Rennes. Celles d’en dessous racontent leurs histoires au cimetière Saint-Cyr

Avec le spectacle Celles d’en dessous, la compagnie rennaise La Mort est dans la boite fait revivre cinq femmes inconnues ou illustres inhumées au cimetière Saint-Cyr de Rennes et alentours, 29 et 30 septembre 2023. Des histoires personnelles et des témoins de la vie locale seront réincarnés le temps d’une heure. Unidivers avait rencontré Laure Fonvielle, metteuse en scène et costumière de la cie, à l’occasion du weekend mortel des Tombées de la nuit en novembre 2022.

Vendredi 29 et samedi 30 septembre 2023, le cimetière Saint-Cyr accueillera un événement des plus originaux. Cinq comédiennes feront revivre, par leur voix et leur corps, cinq femmes « remarquables » inhumées, à travers les siècles, dans l’enceinte du cimetière. En imaginant un dialogue entre les vivants et les morts, la compagnie de théâtre rennaise La Mort est dans la boîte rend visible notre matrimoine, l’héritage de nos mères que l’on a longtemps invisibilisé. (republication d’un article de novembre 2022)

celles d'en dessous théâtre
Laure Fonvieille © C. Albain

La compagnie La Mort est dans la boîte est née dans les couloirs de l’université Rennes 2, en 2005. Le nom, trouvé à la hâte, trouve son origine dans la première adaptation de la compagnie, L’Écume des jours de Boris Vian, roman dans lequel une morte sort réellement d’une boîte pour tuer Jean-Sol Partre… Choix atypique, mais qui, on peut le dire, reste dans les esprits. Dirigée en coprésidence, la compagnie se professionnalise en 2010 après plusieurs projets amateur.

Partant toujours d’un fait réel, la compagnie est spécialisée dans le théâtre documentaire. « J’aime me passionner pour un sujet, c’est super intéressant de rencontrer des personnes, souvent passionnées par leur métier, et d’en faire un spectacle », déclare Laure Fonvieille, metteuse en scène et costumière. Après plusieurs années à monter une production, la première pièce de la troupe voit le jour en 2015. Azote et fertilisants, de l’auteur et membre de la compagnie de théâtre Ronan Mancec, traite de l’explosion de l’usine AZF de Toulouse. Suit, en 2020, Le Cœur de l’hippocampe, dont le point de départ n’est autre que la perte de mémoire des pères de Laure et Ronan.
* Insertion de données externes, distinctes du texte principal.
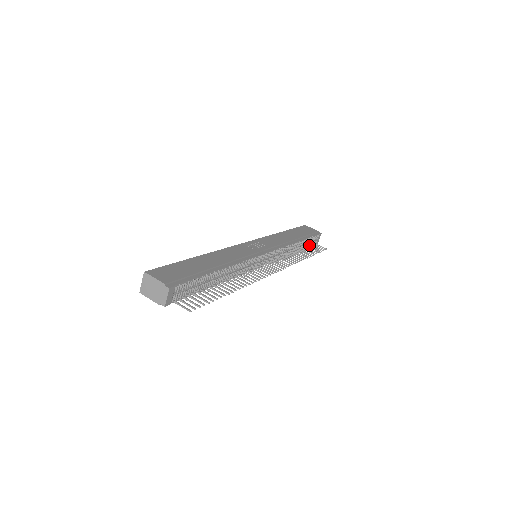
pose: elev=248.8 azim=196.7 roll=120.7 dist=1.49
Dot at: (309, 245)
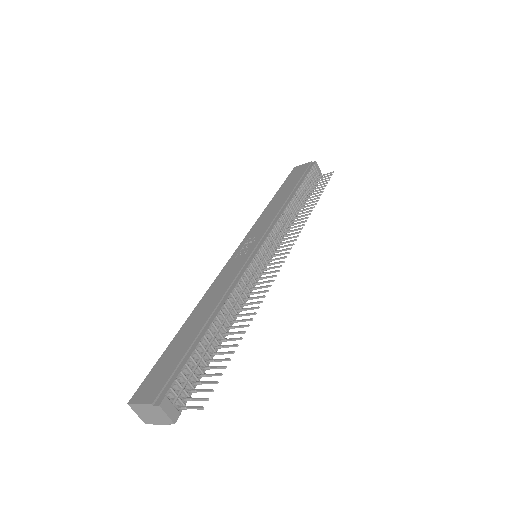
Dot at: (312, 185)
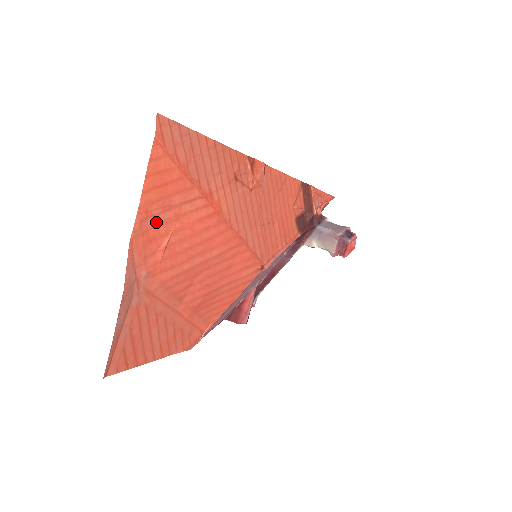
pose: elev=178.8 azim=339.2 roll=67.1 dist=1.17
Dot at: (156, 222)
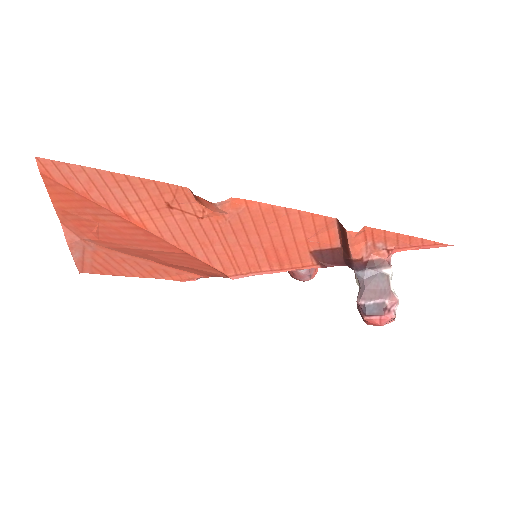
Dot at: (78, 218)
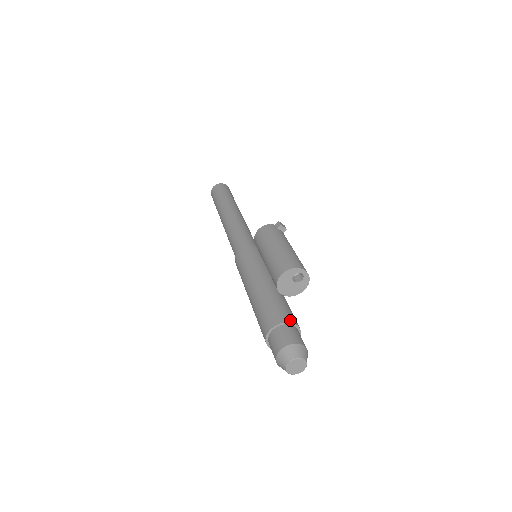
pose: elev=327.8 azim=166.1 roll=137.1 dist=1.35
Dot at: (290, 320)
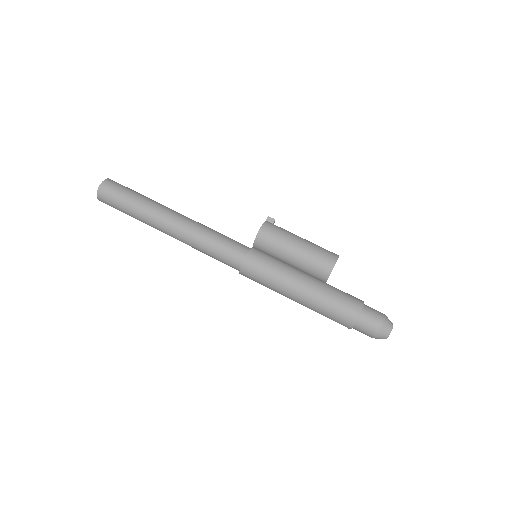
Dot at: (362, 301)
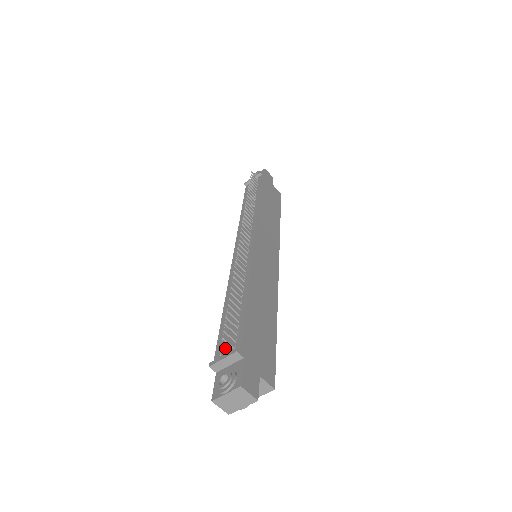
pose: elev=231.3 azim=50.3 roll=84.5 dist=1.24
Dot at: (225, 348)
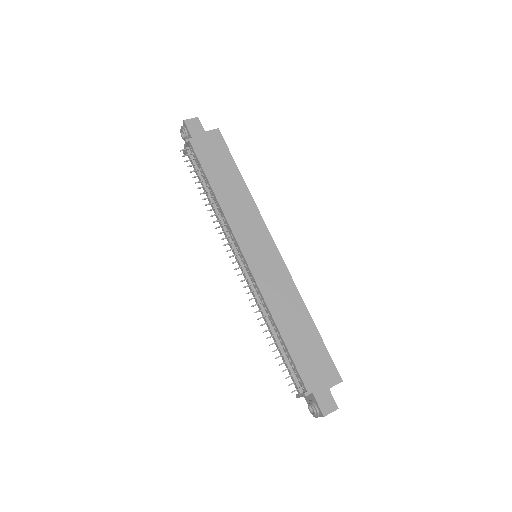
Dot at: (297, 388)
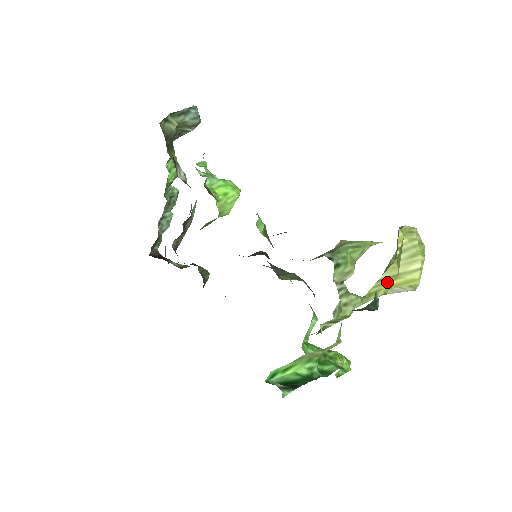
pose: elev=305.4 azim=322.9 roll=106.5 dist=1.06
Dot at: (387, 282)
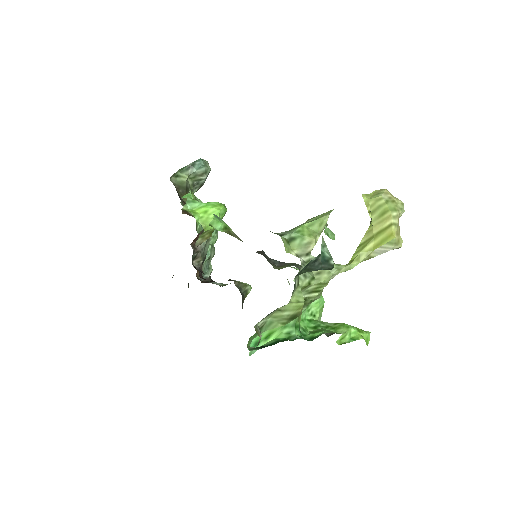
Dot at: (365, 245)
Pour cette deuxième pièce autour de la mémoire et des histoires, l’équipe a travaillé avec des neurologues.

azote et fertilisants
© Anaïs Tromeur

« La mort est très présente dans nos spectacles, je ne l’avais pas réalisé plus tôt, mais pas de manière morbide », souligne Laure Fonvieille. « Au théâtre, les morts sont des personnages comme les autres, ils peuvent exister, s’exprimer. » C’est d’ailleurs ce qui est à la source de la création de la pièce Celles d’en dessous, montée en 2019 à la demande de Nathalie Bidan, chargée de la mise en valeur du patrimoine funéraire à la ville de Rennes. « Elle nous a trouvés grâce au nom de la compagnie », s’amuse Laure.
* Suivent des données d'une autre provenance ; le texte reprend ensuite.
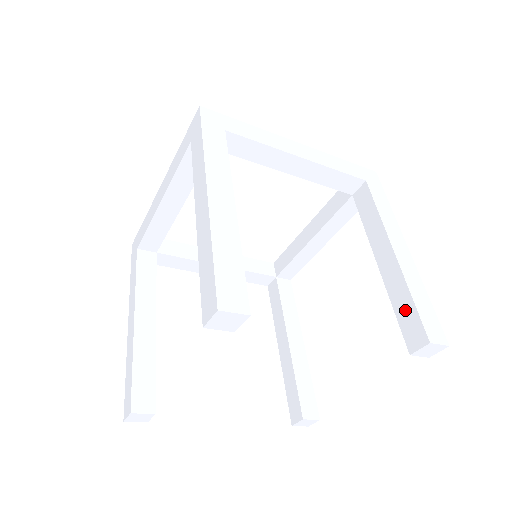
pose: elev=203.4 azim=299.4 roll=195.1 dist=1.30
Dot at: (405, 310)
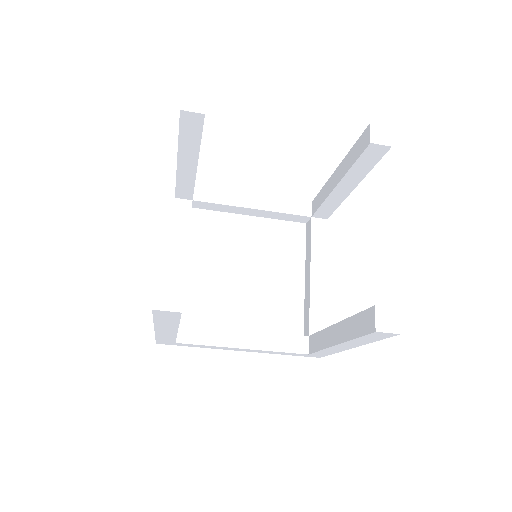
Dot at: (355, 152)
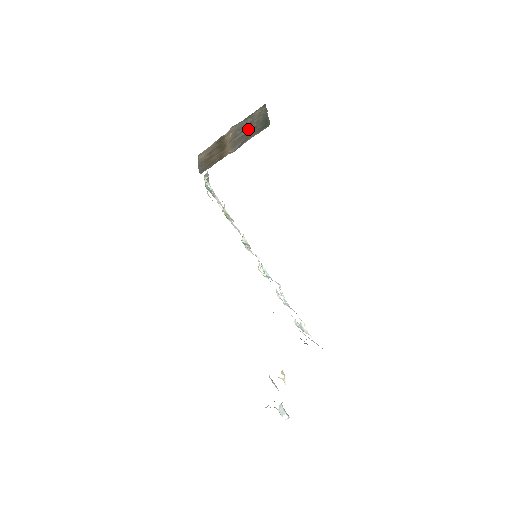
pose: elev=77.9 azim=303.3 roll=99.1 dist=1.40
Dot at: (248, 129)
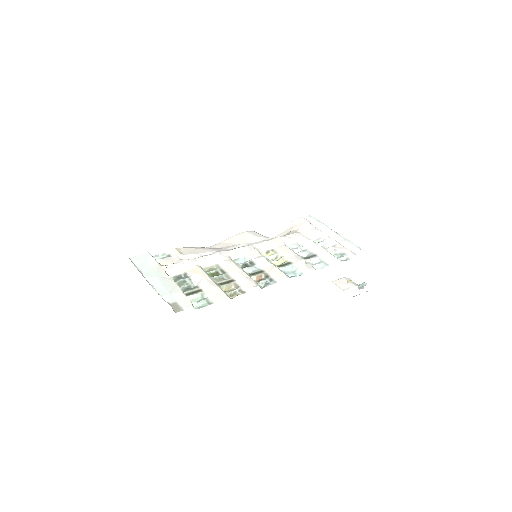
Dot at: occluded
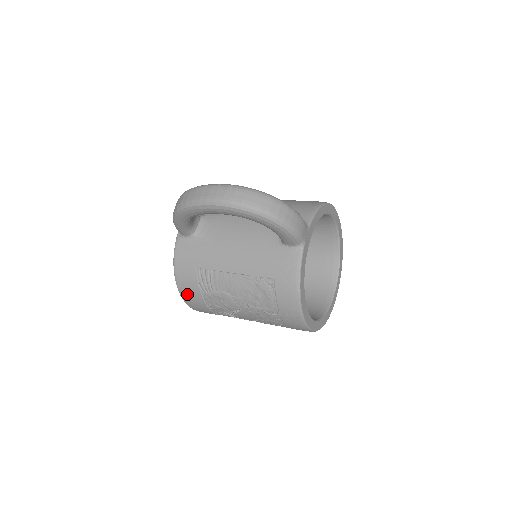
Le service de la ville lui propose de monter un spectacle au cœur du cimetière de l’Est, qui raconterait la vie de personnes inhumées. Proposition originale, et très intéressante pour cette compagnie qui promeut le théâtre documentaire, mais « il n’y avait qu’une seule femme dans la sélection. » Militante féministe, la metteuse en scène s’empare alors du sujet et pense une création autour de la vie de femmes remarquables inhumées. Cette proposition associe toutes les sensibilités de Laure. D’abord, le costume, d’une grande importance car il constitue un des facteurs chronologiques qui permet de temporaliser l’histoire. « Le décor, c’est le cimetière, le costume est la seule chose visuelle. » Ensuite, le matrimoine et l’engagement militant pour ces histoires de femmes. Et enfin, le travail documentaire, puisqu’elle mène de véritables enquêtes plus ou moins périlleuses à chaque nouvelle réédition du spectacle. « Il y a certaines femmes connues dont on retrouve facilement des archives, mais d’autres avec seulement deux ou trois informations. Il faut creuser et chercher des documents pour reconstituer leur vie. »
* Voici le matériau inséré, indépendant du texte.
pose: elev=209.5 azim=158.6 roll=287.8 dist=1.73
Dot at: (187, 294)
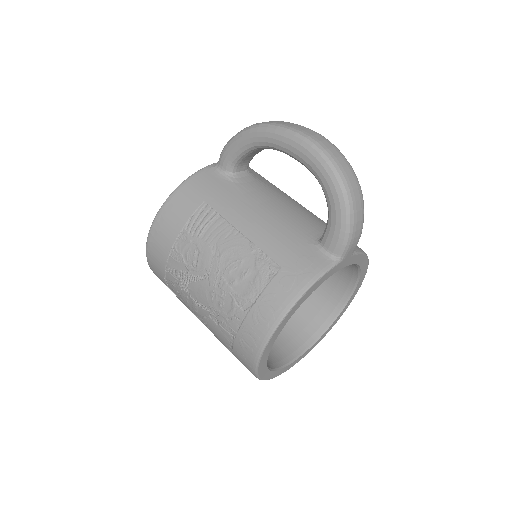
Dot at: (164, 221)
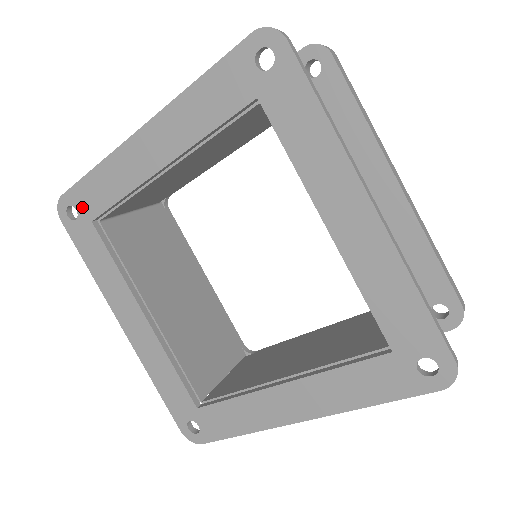
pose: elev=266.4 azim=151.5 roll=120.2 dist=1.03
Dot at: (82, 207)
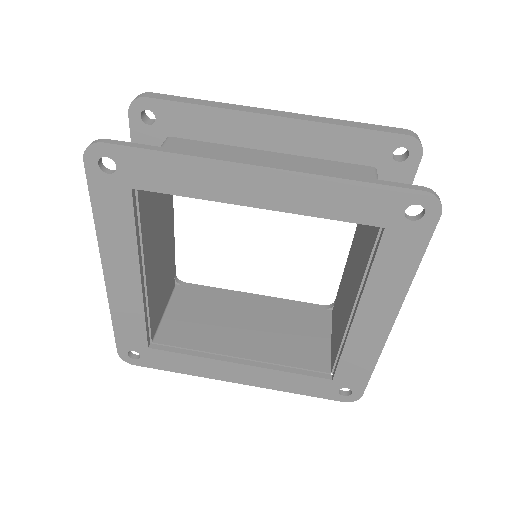
Dot at: (134, 346)
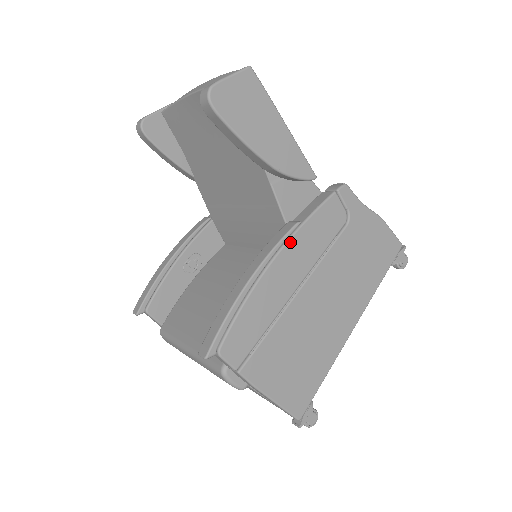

Pendant une heure, à tour de rôle, les comédiennes incarnent ces femmes disparues à des époques différentes et guident le public dans le cimetière jusqu’à la tombe des personnages. Parmi celles de la première édition, il y avait Simone Alizon, morte à Auschwitz le 4 juin 1943 à l’âge de 22 ans, et la meurtrière Christine Papin, emprisonnée à la prison de Rennes et décédée d’anorexie mentale à l’âge de 32 ans. « On finit toujours le spectacle par une illustre inconnue, une femme pas connue pour ce qu’elle a fait, mais dont la famille veut bien nous raconter son histoire. Ça permet d’éviter l’écueil de l’exception. » Par ce choix, la compagnie veut montrer que toute vie mérite un récit, que toute vie est extra-ordinaire.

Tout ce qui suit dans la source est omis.